I was sitting in the backseat of my VW Tiguan as my ex husband took his turn driving on the way back from dropping our freshman off for her first year at UCSD. My 14 year old was in the passenger seat chirping away at him as he drove, while I sat in the back unsure of what to do with my body and mind. Do I sleep? Am I even tired? Do I cry? I watched an empty coffee container from the morning drive to the college roll around in the wheel well until I couldn't stand it any more and wedged it still with a breakfast carton.
That was then. This is now. We are returning minus one member of the family unit.
A week before the drop off, in a moment when I was talking about nothing to do with this loss, I suddenly felt that trepidatious well of emotion rise up from my throat. My boyfriend and I were parked in the car, about to walk to the beach.
“I know it sounds messed up,” I said. “But even though I have been divorced and co-parenting for eleven years, my kid going to college feels like the end of something I have been doing for a long time.” Then it struck me. I have. Eleven years of negotiating two houses, costs, decisions, all around this kid we baked into an adult, a moderately well-balanced adult, and now it was only minor conversations over major issues like the college bill paid, and maybe holiday sharing. But she was on her own now with her thinking. She could go wherever she wanted to for Thanksgiving or Christmas or anywhere. I mean, she joins a cult, that’s not going to fly, but if she decides to take a gap year and join the Peace Corp, I no longer have much of a say unless asked.
I understood in this moment in the back seat as we were stalled in horrific highway traffic, that I was feeling nothing because there was nothing yet to feel. Everything I had done, or not done, well for this child was released into this mass energy of a projectile that was a freshman in college. She was launched into a tiny dorm room with three bunk beds and hopefully kind and compassionate roommates. If I started unpacking what I did wrong, I was going to just make myself miserable.
Back at home, now with one kid, I was half empty nesting which is a weird feeling for everyone. I am not going to go so far to say it felt like someone had died, because my daughter was on phone, text, face time. But it felt like we suddenly had this quiet and loss, while at the same time, some new space to lean into as the family unit reconfigured itself like an amoeba that has split into two cells.
We were factioned but we were still whole.
I had to take a very dreamy day today. That may look like procrastination to my inner critic, but to me it comprised of a floating through the aftermath of the new reality here at home. I had one less kid to pick up, feed, listen to complain, sort out the daily drama. I needed to re-calibrate myself for what would fill that space in a positive way. This meant I ate way too many chocolate sun spires, drank a few too many cups of decaf coffee, laid in the grass under a tree in the breeze while ants clambered on me, napped for 30 minutes, did a 20 minute surrender meditation, cleaned their bedroom of dust bunnies, and finally around now, 4:30 PM, decided to write and work.
It couldn’t have been any sooner that I could motivate. It couldn’t have been any sooner that I felt ready to come out from under the large leaf I had placed over me to bathe in the gentle shadows. The proverbial shadows of a mother coming from one part of herself, into another. Finding a new area of love, of consideration, for a time space continuum that was shifting.

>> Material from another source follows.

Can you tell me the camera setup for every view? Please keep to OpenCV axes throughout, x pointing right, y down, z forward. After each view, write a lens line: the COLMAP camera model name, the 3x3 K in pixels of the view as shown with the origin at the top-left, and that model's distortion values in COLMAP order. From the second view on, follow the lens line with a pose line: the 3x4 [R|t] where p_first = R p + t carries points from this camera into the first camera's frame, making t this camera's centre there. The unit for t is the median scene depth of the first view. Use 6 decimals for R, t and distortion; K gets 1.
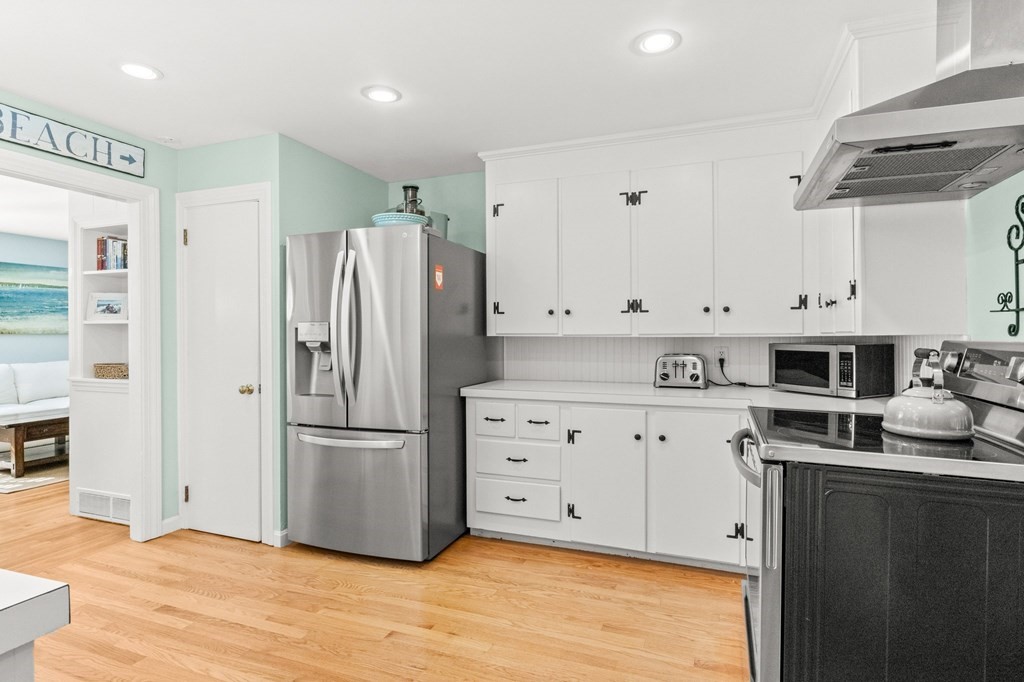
lens RADIAL K [[517.3, 0, 525.2], [0, 517.3, 339.5], [0, 0, 1]] dist [-0.003619, 0.000975]
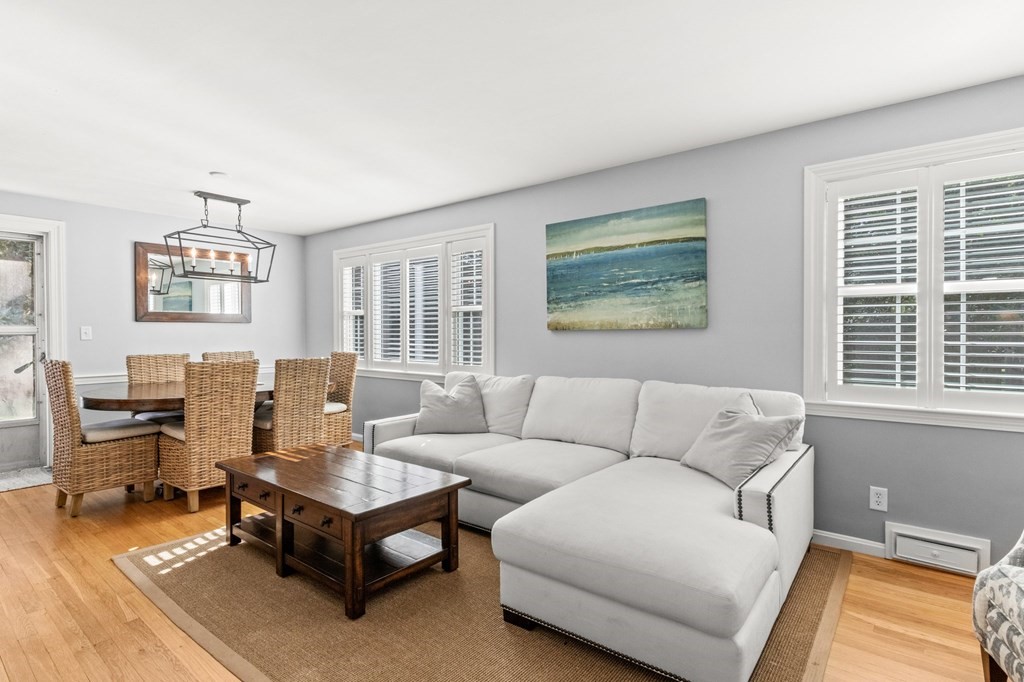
lens RADIAL K [[517.3, 0, 511.2], [0, 517.3, 338.7], [0, 0, 1]] dist [-0.003619, 0.000975]
pose [[-0.306677, 0.005981, -0.951795, -0.340483], [-0.010103, 0.999903, 0.009539, -0.005537], [0.951760, 0.012542, -0.306587, 1.103583]]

What comes with expansion can be exciting. My daughter would have new stories, experiences and opinions as the months pass. I would now merrily skip to the post office to mail care packages and swoon in the joy of her receiving one. She will come home for Thanksgiving for a few days, and even though I would love for her to take the train and not to have to drive, I feel like for now, I want to be her valet. To make up for all the hours of time I am no longer her Uber and chauffeur.
As fall creeps in, and it’s sweater weather, my younger daughter leans into her first year of high school. But she has a window into the future through her pioneering older sister. She gets to see the terrain through her sister’s eyes.
“How do you feel?” I asked her.
“It’s quiet,” she said.
“Can you imagine this will be you one day?” I asked. “Headed off to college?”
“Yeah,” she said. “I’m pretty excited.”
I was too. For all the possibility, but for now, I’ll hold on to half empty nesting, thank you.